Wonder Woman #43 (DC Comics)
The first thing you’re hit with as you open the issue is the apparent change in artwork, something I hadn’t noticed on the list of creative team members. From the first page it’s clear that David Finch did not contribute to this issue. Instead, Ian Churchill has taken over as the penciller and while my gut reaction to change is negative, his artwork isn’t bad, just different. In fact by the end of the issue I actually really enjoyed his style, it simply lacks the glamour shots and impressive spreads that we’ve grown accustomed to over the last handful of issues. How long will this change last? Who knows. DC’s website says this issue and the next several are illustrated by Finch and Glapion, but after a second read through it’s only the opening pages that has me skeptical.
As for the storyline, it almost goes the entire issue without featuring Aegeus who was set up to be the main villain and focal point of the arc. HA! It’s Donna Troy once again assuming the limelight and at this point I need to just get used to it.
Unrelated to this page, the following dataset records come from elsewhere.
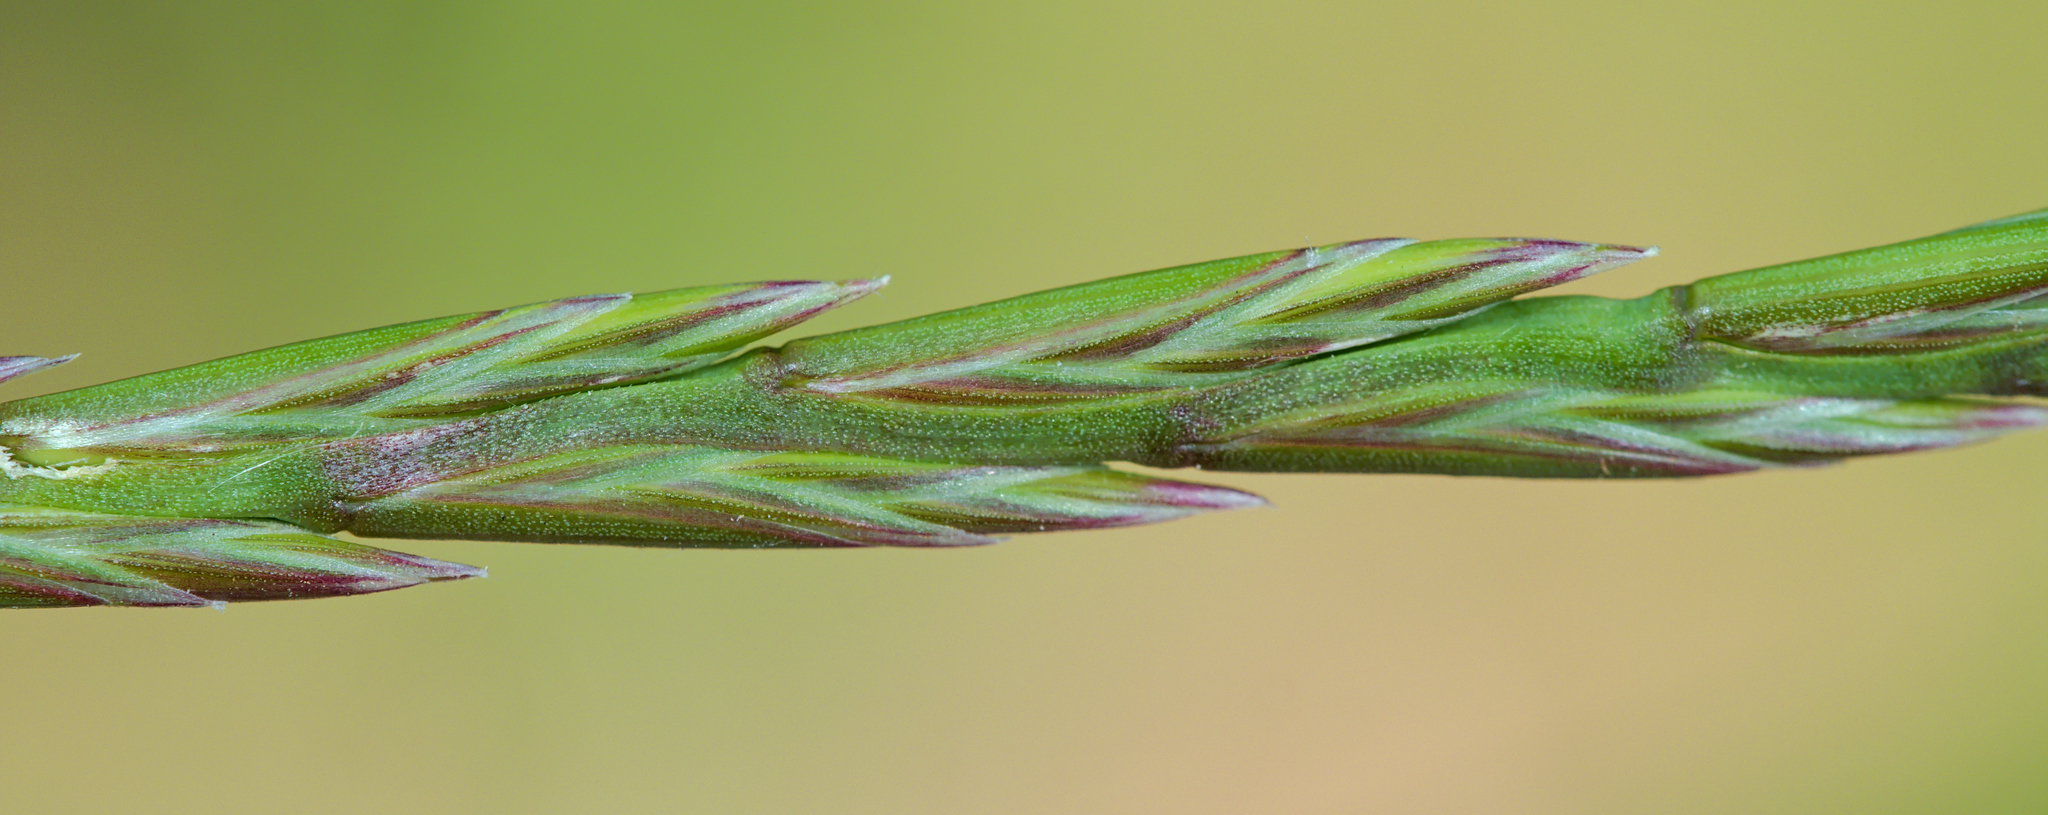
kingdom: Plantae
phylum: Tracheophyta
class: Liliopsida
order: Poales
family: Poaceae
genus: Lolium
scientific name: Lolium perenne
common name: Perennial ryegrass
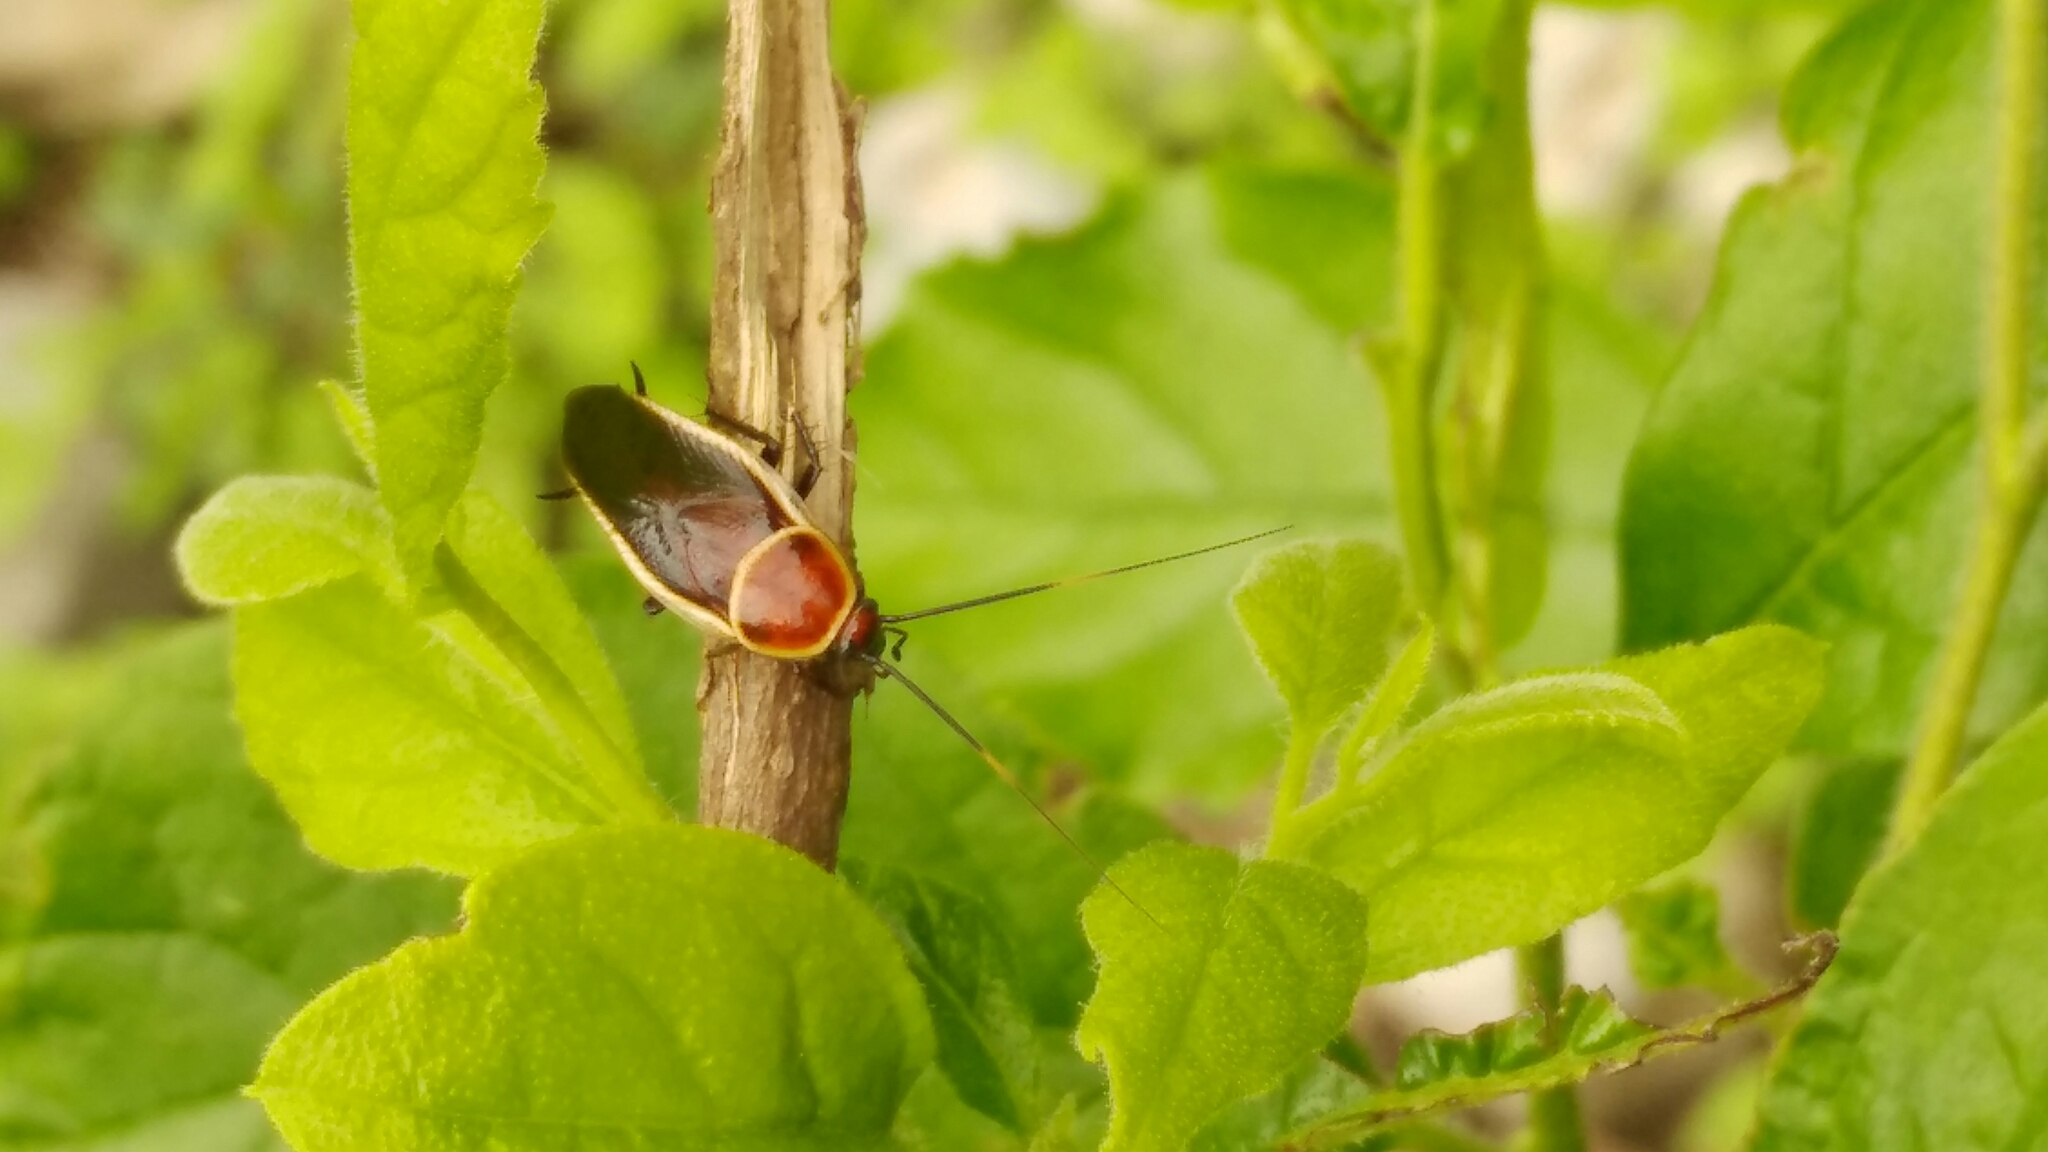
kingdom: Animalia
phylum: Arthropoda
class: Insecta
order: Blattodea
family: Ectobiidae
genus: Pseudomops
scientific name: Pseudomops septentrionalis
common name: Pale-bordered field cockroach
The issue follows Donna as she attempts to find the Fates to cut her life line as suggested by Strife in the previous issue. I do like the incorporation of the three Fates and the way they’re portrayed because it’s another attempt to reintegrate the mythological aspect of the series that was missing in the last story arc. However, what I didn’t like was the fact that the Fates died at the end, thus eliminating the possibility of them appearing again. They were such a cool aspect of the series that posed so much potential, but were eliminated in only a number of pages.
The writing is simple and follows the same trend of Finch going into contemplative life monologues that are seemingly deep, but overall superficial. As previously stated, I like the inclusion of Azarello’s established characters such as Strife and Milan. However, personally, I feel as though her dependence on Donna Troy’s character is hampering these story arcs and not doing Wonder Woman justice.
Is It Good
As expected, this issue centers on Donna Troy and more of her personal problems. However it does incorporate more mythological aspects which is a nice touch. While Finchs’ art will be missed, Churchhill demonstrates some different, but quality artwork for the God of War. Hopefully next issue will show a more distinct and straightforward plot without the dichotomy between Donna’s struggles and Wonder Woman’s assassin.